From a legal standpoint, maintaining UK membership within the EEA (or a similar framework) is considerably more straightforward to arrange and negotiate than a Scotland-specific Brexit solution. However, the report recognizes the political unlikelihood of EEA membership due to the UK government’s apparent resistance to obligations regarding the free movement of people. The report could have strengthened its argument by addressing these concerns and exploring the potential use of the EEA safeguard clause. Additionally, given the UK government’s recent openness to a potential interim arrangement following Brexit, advocating for temporary EEA participation could have been beneficial.

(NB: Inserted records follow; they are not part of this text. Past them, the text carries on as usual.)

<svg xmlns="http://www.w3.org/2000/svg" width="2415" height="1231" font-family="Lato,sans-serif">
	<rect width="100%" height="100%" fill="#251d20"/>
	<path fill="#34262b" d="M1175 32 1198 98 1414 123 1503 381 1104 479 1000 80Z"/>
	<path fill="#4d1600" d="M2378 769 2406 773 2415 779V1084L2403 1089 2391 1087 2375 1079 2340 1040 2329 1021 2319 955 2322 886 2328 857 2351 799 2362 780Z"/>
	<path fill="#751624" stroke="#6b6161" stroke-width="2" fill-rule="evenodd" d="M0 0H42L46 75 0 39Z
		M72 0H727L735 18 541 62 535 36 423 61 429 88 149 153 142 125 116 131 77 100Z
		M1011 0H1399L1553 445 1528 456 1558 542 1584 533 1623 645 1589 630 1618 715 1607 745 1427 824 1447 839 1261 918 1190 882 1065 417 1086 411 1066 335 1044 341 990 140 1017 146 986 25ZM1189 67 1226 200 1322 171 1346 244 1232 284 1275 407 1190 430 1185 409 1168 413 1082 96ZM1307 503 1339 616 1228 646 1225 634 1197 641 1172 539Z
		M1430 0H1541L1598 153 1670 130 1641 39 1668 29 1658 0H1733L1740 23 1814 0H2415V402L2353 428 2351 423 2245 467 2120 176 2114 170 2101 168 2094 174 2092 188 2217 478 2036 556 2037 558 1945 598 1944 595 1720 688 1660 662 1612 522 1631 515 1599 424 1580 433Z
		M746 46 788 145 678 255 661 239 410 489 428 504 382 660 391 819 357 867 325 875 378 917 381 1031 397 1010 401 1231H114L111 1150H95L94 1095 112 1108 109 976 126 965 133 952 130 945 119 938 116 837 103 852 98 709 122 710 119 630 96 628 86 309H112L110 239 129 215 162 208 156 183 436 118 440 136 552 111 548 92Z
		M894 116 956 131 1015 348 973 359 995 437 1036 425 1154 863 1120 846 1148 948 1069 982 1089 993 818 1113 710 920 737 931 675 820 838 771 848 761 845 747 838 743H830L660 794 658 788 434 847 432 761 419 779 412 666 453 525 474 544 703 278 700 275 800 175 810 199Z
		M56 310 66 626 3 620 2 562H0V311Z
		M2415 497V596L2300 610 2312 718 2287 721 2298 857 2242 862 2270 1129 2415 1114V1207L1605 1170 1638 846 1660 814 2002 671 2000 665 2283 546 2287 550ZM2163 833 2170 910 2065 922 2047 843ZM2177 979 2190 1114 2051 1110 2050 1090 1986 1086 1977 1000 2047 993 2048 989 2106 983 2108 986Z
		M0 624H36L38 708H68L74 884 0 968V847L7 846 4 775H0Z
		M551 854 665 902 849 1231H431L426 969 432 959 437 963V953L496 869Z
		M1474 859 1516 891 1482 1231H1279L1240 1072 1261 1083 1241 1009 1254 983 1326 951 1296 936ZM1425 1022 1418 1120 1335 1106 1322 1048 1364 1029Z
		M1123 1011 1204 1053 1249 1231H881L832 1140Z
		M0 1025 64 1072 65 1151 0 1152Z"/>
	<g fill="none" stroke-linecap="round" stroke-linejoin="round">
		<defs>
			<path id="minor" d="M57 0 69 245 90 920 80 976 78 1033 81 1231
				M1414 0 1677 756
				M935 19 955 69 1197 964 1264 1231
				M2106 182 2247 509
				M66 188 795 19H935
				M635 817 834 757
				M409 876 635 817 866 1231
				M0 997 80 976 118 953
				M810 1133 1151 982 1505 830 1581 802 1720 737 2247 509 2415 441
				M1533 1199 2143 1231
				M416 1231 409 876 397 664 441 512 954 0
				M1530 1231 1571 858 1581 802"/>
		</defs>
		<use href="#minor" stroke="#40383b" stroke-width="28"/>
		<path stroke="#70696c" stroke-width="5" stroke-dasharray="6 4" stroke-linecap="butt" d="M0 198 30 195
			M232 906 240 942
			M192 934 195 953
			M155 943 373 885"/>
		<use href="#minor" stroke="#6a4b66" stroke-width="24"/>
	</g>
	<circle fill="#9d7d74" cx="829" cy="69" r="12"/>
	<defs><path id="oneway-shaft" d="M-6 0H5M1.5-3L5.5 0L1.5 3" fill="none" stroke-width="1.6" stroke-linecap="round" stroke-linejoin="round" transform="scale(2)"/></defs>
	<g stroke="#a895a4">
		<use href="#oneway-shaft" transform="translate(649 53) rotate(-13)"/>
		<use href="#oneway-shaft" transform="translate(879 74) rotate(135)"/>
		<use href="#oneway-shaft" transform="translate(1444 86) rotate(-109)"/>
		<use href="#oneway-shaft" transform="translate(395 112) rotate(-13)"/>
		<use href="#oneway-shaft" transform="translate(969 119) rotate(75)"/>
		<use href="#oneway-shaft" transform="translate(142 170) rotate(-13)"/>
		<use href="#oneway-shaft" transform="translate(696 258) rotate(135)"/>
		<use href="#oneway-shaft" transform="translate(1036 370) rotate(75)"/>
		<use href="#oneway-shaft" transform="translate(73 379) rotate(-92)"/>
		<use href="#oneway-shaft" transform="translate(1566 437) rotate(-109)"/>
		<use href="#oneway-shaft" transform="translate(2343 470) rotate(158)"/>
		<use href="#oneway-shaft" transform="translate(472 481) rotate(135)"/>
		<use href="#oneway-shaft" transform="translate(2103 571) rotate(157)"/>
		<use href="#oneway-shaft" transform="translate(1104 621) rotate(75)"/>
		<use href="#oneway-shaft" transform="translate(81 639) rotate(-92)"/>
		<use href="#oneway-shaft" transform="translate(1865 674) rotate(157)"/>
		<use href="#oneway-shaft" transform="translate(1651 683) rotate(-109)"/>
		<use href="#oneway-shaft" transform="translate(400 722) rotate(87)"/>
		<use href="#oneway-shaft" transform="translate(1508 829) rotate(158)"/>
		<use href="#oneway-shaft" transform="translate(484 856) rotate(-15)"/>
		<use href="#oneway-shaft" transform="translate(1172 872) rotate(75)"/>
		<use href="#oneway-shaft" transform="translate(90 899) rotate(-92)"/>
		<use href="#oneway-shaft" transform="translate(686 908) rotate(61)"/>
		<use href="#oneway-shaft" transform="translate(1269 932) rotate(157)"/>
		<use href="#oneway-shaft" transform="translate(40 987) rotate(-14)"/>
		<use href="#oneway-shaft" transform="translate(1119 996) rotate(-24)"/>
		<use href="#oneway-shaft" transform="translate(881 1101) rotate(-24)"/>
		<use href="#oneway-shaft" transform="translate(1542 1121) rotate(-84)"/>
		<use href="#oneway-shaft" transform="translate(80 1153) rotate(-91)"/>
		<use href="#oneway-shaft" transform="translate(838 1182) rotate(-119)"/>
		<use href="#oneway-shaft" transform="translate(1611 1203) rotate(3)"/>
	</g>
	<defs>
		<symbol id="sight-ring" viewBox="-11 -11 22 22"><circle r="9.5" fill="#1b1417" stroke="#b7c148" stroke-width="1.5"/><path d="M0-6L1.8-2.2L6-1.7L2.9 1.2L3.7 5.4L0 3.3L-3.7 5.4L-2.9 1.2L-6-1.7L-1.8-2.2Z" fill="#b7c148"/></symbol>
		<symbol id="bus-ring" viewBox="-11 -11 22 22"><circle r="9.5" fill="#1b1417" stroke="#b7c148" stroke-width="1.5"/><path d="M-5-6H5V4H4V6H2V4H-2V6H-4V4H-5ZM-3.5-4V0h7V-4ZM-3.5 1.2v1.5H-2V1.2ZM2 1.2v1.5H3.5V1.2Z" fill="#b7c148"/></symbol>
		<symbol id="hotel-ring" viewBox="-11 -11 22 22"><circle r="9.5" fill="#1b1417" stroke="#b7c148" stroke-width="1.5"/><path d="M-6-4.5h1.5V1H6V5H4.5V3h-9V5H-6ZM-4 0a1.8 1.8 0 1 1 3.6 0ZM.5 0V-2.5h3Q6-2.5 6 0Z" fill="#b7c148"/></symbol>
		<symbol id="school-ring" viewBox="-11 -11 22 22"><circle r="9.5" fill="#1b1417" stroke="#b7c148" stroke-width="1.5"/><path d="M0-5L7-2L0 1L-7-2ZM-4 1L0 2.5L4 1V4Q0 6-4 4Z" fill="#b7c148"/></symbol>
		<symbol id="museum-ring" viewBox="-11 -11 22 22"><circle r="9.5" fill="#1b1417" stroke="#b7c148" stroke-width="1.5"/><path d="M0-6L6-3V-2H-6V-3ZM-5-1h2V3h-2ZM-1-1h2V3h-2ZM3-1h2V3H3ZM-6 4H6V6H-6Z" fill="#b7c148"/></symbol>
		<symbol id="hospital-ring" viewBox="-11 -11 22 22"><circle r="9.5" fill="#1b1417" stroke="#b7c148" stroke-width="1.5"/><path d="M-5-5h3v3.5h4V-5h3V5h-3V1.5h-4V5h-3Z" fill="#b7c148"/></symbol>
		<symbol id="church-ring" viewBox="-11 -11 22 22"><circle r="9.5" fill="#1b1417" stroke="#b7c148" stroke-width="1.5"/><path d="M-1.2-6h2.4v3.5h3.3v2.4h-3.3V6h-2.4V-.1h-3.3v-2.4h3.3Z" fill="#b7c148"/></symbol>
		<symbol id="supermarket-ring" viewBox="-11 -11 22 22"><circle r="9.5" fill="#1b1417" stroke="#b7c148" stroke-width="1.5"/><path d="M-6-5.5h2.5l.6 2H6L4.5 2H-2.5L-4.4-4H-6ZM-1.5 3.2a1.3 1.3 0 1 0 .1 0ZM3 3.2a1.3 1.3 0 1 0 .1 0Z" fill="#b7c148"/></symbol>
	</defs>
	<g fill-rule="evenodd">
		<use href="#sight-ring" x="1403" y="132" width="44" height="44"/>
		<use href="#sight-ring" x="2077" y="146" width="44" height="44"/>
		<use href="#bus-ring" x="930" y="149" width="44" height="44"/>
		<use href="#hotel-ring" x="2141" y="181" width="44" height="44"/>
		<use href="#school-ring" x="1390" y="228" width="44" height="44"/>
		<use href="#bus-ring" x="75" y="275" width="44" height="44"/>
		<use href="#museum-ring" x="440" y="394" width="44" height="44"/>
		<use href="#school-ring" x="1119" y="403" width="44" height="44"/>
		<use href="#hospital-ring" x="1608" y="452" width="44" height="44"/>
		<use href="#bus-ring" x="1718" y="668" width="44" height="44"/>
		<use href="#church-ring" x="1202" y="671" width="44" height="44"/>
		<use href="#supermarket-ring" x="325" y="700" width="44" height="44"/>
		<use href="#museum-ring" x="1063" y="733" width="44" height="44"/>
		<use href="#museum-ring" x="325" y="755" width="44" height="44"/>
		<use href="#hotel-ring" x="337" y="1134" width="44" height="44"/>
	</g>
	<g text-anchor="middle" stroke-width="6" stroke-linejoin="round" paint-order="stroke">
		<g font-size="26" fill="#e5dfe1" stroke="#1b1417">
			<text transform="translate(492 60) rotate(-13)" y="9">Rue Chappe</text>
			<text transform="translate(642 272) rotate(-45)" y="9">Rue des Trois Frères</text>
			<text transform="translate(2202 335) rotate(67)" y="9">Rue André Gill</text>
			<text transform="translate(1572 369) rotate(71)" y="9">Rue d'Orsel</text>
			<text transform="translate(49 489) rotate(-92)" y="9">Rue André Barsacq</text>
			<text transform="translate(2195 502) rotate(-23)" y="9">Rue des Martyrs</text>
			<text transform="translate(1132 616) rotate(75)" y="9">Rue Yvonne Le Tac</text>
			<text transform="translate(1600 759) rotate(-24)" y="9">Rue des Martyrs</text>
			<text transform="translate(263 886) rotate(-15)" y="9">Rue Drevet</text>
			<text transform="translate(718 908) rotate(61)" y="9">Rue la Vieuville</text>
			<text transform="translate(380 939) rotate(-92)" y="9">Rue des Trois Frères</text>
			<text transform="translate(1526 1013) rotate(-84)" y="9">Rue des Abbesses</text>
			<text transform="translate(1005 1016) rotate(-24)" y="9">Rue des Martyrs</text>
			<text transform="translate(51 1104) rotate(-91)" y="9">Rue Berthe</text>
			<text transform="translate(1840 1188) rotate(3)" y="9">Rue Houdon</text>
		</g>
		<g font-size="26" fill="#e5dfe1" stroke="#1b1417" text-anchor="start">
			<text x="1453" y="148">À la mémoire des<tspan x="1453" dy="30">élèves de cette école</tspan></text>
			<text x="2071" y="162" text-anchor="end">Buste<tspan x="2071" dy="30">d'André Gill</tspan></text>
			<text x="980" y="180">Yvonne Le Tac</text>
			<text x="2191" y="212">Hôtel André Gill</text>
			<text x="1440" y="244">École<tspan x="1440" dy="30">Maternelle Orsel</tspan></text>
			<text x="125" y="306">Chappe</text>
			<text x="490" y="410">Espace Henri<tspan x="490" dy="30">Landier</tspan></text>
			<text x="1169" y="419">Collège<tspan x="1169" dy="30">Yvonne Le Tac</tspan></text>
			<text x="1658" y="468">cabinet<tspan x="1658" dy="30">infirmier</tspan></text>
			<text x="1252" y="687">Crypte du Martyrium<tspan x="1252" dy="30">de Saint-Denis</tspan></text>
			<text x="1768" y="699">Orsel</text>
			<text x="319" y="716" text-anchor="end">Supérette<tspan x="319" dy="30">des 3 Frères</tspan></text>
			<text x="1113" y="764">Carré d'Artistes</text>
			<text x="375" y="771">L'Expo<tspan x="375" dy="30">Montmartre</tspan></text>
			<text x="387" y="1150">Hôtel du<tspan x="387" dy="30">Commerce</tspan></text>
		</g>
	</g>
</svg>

Similarly, though not explicitly addressed in the report, a Scotland-specific approach faces political obstacles, as neither the UK government nor the remaining EU members seem receptive to the idea.

However, the Scottish government’s proposals on devolution may hold greater potential for success. As the report highlights, devolution will inevitably become a focal point when the UK Parliament reviews the proposed “Great Repeal Bill”. Converting EU law to UK law necessarily raises questions about how this process intersects with the powers of the UK’s devolved governments. This is an area where broader political support may exist. The paper highlights Labour party interest in revisiting devolution, even though the party appears less keen on UK-wide EEA membership and has not publicly expressed a position on Scotland-specific Brexit solutions.

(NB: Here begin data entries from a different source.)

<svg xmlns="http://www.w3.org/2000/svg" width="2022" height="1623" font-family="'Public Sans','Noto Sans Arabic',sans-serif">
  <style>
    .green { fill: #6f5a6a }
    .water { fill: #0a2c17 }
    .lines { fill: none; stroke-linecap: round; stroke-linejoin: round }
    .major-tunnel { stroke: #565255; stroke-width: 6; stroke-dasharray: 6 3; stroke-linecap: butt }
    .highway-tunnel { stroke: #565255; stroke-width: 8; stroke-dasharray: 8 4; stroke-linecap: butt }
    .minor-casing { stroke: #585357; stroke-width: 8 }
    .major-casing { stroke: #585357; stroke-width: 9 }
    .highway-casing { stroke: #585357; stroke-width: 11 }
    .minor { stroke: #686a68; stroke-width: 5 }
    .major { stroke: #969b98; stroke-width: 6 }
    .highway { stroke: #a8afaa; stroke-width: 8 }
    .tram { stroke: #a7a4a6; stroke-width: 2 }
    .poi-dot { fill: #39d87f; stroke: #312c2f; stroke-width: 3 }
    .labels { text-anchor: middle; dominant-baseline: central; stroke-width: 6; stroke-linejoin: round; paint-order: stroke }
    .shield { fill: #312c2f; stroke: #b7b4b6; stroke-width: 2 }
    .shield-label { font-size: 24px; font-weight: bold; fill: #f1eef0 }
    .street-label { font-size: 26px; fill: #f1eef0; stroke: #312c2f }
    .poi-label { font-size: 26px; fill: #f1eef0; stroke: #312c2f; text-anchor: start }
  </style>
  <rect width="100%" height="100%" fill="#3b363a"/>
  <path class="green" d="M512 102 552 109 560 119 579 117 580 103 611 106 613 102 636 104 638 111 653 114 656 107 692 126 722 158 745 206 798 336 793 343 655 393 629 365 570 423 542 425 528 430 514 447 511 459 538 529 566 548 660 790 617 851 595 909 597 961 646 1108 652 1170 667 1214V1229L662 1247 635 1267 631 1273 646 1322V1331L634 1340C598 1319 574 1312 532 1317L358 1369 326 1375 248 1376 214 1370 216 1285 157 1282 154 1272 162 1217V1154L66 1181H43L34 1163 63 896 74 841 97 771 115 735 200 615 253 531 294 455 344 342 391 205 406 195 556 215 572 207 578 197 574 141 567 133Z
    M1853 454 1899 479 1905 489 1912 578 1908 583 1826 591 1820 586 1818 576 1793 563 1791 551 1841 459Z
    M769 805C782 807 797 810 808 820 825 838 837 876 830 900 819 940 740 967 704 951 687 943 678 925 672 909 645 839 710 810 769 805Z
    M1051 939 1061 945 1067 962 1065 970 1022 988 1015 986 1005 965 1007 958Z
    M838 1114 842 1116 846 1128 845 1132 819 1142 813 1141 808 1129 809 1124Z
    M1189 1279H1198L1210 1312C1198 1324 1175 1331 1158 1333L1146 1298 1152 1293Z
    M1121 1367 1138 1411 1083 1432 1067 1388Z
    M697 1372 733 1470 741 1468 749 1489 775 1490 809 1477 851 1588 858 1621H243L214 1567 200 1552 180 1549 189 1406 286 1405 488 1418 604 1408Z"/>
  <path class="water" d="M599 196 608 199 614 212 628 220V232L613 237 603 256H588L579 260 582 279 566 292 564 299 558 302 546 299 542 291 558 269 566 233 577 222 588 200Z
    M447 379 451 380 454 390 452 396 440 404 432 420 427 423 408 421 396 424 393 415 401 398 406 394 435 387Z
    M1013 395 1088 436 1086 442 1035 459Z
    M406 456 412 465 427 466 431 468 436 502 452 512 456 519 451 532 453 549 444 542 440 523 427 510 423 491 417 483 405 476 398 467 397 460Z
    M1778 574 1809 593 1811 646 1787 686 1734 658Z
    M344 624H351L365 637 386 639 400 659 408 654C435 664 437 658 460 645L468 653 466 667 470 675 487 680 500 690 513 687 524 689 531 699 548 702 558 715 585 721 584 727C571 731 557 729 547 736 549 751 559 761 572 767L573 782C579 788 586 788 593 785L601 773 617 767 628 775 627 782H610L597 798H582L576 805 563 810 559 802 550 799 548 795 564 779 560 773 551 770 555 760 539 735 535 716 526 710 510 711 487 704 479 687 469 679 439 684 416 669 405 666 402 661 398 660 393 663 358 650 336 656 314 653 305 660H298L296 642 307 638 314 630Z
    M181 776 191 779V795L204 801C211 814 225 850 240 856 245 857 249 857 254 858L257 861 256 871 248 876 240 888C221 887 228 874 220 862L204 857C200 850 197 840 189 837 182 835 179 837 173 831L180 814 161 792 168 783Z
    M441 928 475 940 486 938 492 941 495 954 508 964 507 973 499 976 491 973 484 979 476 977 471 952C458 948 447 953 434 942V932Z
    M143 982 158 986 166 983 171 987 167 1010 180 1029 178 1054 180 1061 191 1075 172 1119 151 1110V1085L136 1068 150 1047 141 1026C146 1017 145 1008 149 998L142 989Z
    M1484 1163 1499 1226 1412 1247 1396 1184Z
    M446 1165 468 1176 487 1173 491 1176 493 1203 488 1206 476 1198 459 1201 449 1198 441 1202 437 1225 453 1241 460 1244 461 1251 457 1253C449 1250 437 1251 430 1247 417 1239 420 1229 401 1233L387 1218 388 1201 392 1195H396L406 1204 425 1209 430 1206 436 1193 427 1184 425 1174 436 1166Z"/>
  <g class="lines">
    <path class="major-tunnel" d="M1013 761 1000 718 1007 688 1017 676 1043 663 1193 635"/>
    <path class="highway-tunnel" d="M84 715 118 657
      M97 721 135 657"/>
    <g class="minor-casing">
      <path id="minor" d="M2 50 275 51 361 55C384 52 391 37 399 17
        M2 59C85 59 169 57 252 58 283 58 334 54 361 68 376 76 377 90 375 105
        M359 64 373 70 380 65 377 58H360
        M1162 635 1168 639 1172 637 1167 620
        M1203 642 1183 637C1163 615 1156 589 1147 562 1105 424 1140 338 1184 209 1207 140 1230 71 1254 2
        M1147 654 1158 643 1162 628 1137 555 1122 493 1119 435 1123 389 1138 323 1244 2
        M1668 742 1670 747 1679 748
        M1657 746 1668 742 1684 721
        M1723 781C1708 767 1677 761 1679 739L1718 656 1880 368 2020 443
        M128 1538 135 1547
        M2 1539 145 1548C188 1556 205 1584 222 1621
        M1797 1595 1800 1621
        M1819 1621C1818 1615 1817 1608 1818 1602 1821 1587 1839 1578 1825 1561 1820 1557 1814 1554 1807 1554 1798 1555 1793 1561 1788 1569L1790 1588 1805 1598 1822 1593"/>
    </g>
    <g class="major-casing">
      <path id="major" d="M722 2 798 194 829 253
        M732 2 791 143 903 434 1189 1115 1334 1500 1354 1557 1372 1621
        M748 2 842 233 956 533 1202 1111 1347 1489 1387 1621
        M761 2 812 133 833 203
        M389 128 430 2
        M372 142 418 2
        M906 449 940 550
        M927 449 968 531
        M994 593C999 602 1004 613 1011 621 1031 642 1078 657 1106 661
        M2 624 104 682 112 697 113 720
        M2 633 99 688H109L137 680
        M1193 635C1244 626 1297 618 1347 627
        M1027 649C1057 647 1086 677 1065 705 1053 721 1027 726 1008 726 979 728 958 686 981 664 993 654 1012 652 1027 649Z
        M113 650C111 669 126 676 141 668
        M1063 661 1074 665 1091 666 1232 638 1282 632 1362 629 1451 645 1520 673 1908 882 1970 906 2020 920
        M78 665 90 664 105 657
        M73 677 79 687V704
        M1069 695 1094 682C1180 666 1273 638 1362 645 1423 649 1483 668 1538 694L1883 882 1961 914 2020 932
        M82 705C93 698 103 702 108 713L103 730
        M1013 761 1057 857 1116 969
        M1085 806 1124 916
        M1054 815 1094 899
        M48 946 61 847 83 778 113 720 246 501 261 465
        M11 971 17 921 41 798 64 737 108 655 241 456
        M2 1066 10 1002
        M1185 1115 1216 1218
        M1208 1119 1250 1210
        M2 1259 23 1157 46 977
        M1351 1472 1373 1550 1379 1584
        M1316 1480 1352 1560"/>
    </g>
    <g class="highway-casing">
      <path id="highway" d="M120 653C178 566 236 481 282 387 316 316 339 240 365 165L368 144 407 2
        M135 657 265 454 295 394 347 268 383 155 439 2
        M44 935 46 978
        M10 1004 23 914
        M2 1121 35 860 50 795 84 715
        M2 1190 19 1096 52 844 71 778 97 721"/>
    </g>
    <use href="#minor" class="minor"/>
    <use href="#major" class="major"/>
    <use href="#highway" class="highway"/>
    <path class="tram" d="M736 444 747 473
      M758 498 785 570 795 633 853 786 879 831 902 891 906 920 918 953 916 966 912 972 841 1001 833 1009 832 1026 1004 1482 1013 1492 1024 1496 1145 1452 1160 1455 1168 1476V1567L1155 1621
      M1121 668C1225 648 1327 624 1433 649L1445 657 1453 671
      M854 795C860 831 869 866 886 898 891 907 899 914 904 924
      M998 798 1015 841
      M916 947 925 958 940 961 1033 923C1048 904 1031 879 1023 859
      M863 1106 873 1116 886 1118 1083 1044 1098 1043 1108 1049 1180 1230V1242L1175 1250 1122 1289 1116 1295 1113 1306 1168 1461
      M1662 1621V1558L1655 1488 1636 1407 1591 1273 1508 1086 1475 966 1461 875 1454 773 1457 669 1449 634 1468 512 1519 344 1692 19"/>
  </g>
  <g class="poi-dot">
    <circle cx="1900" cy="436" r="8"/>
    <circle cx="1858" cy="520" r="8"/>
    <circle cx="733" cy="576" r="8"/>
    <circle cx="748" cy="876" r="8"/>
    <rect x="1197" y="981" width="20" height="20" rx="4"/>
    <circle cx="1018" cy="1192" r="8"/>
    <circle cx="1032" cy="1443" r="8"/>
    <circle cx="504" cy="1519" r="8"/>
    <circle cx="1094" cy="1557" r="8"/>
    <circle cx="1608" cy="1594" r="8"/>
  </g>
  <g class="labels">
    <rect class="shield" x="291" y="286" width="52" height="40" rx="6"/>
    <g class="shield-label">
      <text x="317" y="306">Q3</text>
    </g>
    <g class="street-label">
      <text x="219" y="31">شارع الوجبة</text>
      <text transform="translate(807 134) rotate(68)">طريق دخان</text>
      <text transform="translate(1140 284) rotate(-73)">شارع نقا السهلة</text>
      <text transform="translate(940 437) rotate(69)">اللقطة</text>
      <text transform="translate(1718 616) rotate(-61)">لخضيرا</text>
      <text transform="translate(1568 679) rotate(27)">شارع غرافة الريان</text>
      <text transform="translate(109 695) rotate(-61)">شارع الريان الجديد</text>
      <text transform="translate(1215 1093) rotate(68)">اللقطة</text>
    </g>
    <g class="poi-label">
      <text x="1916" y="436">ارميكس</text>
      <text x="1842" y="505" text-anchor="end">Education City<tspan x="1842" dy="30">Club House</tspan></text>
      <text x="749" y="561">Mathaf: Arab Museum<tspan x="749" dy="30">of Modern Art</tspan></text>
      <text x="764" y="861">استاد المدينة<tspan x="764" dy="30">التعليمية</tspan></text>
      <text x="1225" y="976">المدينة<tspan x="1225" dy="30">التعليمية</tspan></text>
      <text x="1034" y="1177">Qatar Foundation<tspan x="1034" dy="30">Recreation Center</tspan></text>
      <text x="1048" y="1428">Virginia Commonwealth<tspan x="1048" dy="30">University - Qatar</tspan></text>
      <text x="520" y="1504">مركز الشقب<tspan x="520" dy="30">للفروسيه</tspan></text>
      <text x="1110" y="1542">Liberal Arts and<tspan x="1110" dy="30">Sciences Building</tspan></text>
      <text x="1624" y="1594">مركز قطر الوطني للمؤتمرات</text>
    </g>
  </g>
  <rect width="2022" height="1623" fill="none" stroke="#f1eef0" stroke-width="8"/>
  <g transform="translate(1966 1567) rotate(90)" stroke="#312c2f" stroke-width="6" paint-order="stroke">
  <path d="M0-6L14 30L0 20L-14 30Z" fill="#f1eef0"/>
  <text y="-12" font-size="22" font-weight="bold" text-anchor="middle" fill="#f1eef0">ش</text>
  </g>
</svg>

This presents an opportunity for a coalition of opposition MPs and dissenting Conservatives to unite around shared concerns regarding the future bill. These concerns include preserving environmental and employment law standards, addressing the concerns of devolved legislatures, and limiting the executive branch’s authority to amend parliamentary acts to weaken standards.

Beyond this lies the particular political landscape in Scotland. Should the UK government reject the Scottish government’s proposals on these three points, particularly given the current report’s willingness to accept both Brexit and Scotland remaining within the UK, this might be the impetus to call for a second referendum on Scottish independence. However, other factors, such as public opinion, will also significantly influence that decision.